▶ [Exercise brief]: Give the lines from the start through the line with "primeras muestras de espiritualidad y" again, switching "cueva" to "caverna" and leaving everything else unchanged.

Page text data:
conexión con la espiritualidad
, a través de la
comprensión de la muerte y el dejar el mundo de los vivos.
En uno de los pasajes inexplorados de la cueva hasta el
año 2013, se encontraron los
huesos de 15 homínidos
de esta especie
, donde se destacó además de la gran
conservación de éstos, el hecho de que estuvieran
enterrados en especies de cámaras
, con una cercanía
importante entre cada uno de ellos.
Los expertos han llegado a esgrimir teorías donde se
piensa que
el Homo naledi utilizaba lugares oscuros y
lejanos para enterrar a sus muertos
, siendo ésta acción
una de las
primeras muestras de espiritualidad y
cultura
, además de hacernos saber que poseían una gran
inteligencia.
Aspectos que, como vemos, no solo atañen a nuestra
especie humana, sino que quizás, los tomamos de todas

▶ [Task response]:
conexión con la espiritualidad
, a través de la
comprensión de la muerte y el dejar el mundo de los vivos.
En uno de los pasajes inexplorados de la caverna hasta el
año 2013, se encontraron los
huesos de 15 homínidos
de esta especie
, donde se destacó además de la gran
conservación de éstos, el hecho de que estuvieran
enterrados en especies de cámaras
, con una cercanía
importante entre cada uno de ellos.
Los expertos han llegado a esgrimir teorías donde se
piensa que
el Homo naledi utilizaba lugares oscuros y
lejanos para enterrar a sus muertos
, siendo ésta acción
una de las
primeras muestras de espiritualidad y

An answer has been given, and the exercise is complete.